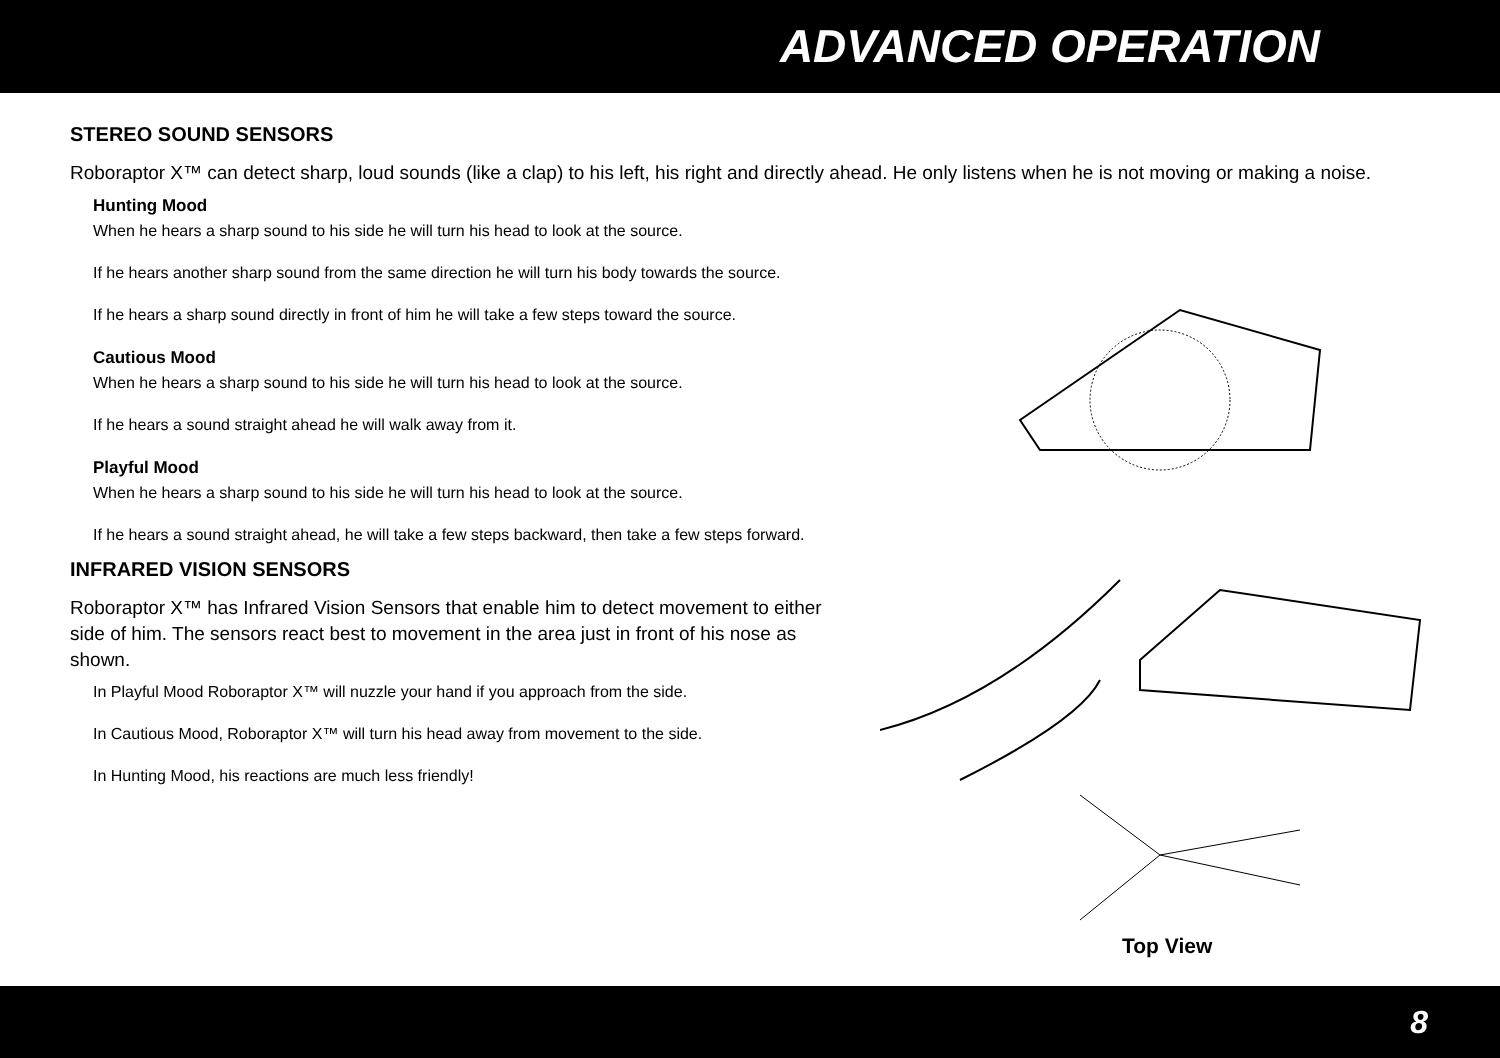ADVANCED OPERATION
STEREO SOUND SENSORS
Roboraptor X™ can detect sharp, loud sounds (like a clap) to his left, his right and directly ahead. He only listens when he is not moving or making a noise.
Hunting Mood
When he hears a sharp sound to his side he will turn his head to look at the source.
If he hears another sharp sound from the same direction he will turn his body towards the source.
If he hears a sharp sound directly in front of him he will take a few steps toward the source.
Cautious Mood
When he hears a sharp sound to his side he will turn his head to look at the source.
If he hears a sound straight ahead he will walk away from it.
Playful Mood
When he hears a sharp sound to his side he will turn his head to look at the source.
If he hears a sound straight ahead, he will take a few steps backward, then take a few steps forward.
INFRARED VISION SENSORS
Roboraptor X™ has Infrared Vision Sensors that enable him to detect movement to either side of him. The sensors react best to movement in the area just in front of his nose as shown.
In Playful Mood Roboraptor X™ will nuzzle your hand if you approach from the side.
In Cautious Mood, Roboraptor X™ will turn his head away from movement to the side.
In Hunting Mood, his reactions are much less friendly!
Top View
8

Instructions to follow = Copy each entry exactly, with no pictures.

Output below =
ADVANCED OPERATION
STEREO SOUND SENSORS
Roboraptor X™ can detect sharp, loud sounds (like a clap) to his left, his right and directly ahead. He only listens when he is not moving or making a noise.
Hunting Mood
When he hears a sharp sound to his side he will turn his head to look at the source.
If he hears another sharp sound from the same direction he will turn his body towards the source.
If he hears a sharp sound directly in front of him he will take a few steps toward the source.
Cautious Mood
When he hears a sharp sound to his side he will turn his head to look at the source.
If he hears a sound straight ahead he will walk away from it.
Playful Mood
When he hears a sharp sound to his side he will turn his head to look at the source.
If he hears a sound straight ahead, he will take a few steps backward, then take a few steps forward.
INFRARED VISION SENSORS
Roboraptor X™ has Infrared Vision Sensors that enable him to detect movement to either side of him. The sensors react best to movement in the area just in front of his nose as shown.
In Playful Mood Roboraptor X™ will nuzzle your hand if you approach from the side.
In Cautious Mood, Roboraptor X™ will turn his head away from movement to the side.
In Hunting Mood, his reactions are much less friendly!
Top View
8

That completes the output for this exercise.